Final exam | 40% | 40% |

## 3.5

### Metrics

The metrics used to evaluate the learning outcomes with the new DAQ module was by comparing the midterm and exam scores from previous years and through the Canadian Engineering Accreditation Board (CEAB) graduate attribute measurement in knowledge base competence.

Although the questions in the midterms and exams vary from year to year, the difficulty level and concepts tested are comparable. In the first midterm, the class average was 78±12%, which is significantly better than the average grade of 66±15% during 2014-2015 using similar questions. We also saw significant increase in final exam grade: 75±14 %, over 55±15% in 2014-2015. However, the final exam questions are different between the two years so the results are not directly comparable.

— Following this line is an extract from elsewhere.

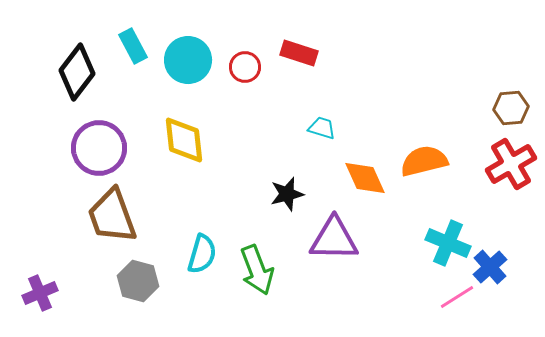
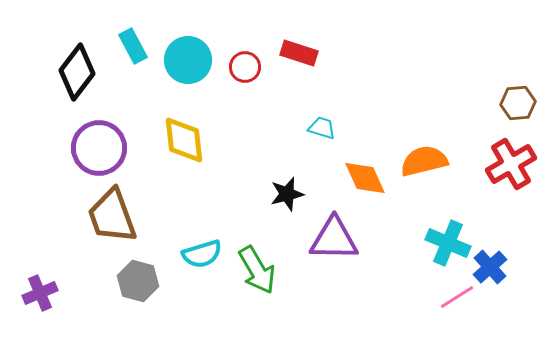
brown hexagon: moved 7 px right, 5 px up
cyan semicircle: rotated 57 degrees clockwise
green arrow: rotated 9 degrees counterclockwise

The Canadian Engineering Accreditation Board (CEAB) accredits undergraduate engineering programs. One of their accreditation evaluation criteria is graduate attributes which means that the institution must demonstrate that the graduates of a program possesses competency in certain areas. The indicator for knowledge base competence in natural sciences and engineering fundamentals was chosen to evaluate the performance outcomes of the effectiveness of the DAQ. The 2018 assessment is compared to the last assessment done in 2014. The data presented in *Figure 7* indicates that there was no statistical significance between the two years.

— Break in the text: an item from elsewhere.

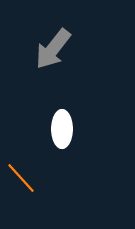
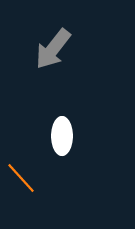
white ellipse: moved 7 px down
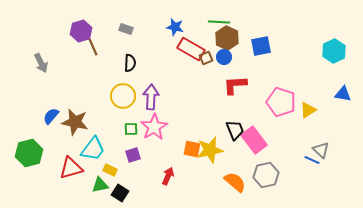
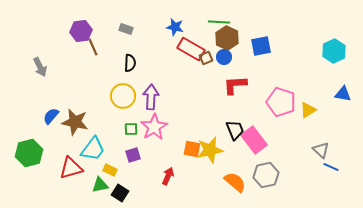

These measurements do not show a systematic and statistically significant measurement on student’s learning outcomes. Without a control group, it reduces the ability to make casual conclusions. In order for this to be a robust pedagogy research experiment, we would need to run a control group that does not include the DAQ module alongside a group that uses the DAQ module. We need to take into account the student’s experience about the addition of the new module as this module is meant to be an experiential learning experience. We would also need a way to measure the carry over of knowledge to other courses and projects. However, based on the midterm and exam data that we have, we can hypothesize that the DAQ module may improve engineering students’ fundamental tool box in math and statistics through a hands-on experience that allows them to see and understand the experimental conditions based on exam scores. We hope that the they will be able to link the material learned in this course to their future courses and labs.

## 4.

## Conclusion

As technological advances are made and are accessible to students and educational institutions, our methods of teaching are also able to evolve to more efficiently teach our future engineers. With this DAQ system, students perform and learn data acquisition, processing, and statistical analysis through IoT big data platform. The experiential learning module that we have created encourages a hands-on approach to statistics which is what engineers need to see their theory put into practice. As a result, students achieved higher test results and can link the content learned in this course to other courses, laboratories, and hopefully in their professional careers.

## Acknowledgement

The PI Vision software is provided by OSIsoft. The authors acknowledge Mr. Christian Foisy and Ms. Erica Trump from OSIsoft for their extensive technical support to the PI Vision platform. EM acknowledges a McMaster Faculty of Engineering Dean’s PhD Excellences Award and the Ontario Graduate Scholarship. CC acknowledges the support from the Paul R. MacPherson Institute for Leadership, Innovation & Excellence in Teaching at McMaster University and its Graduate Student Educational Developer (SED) Program.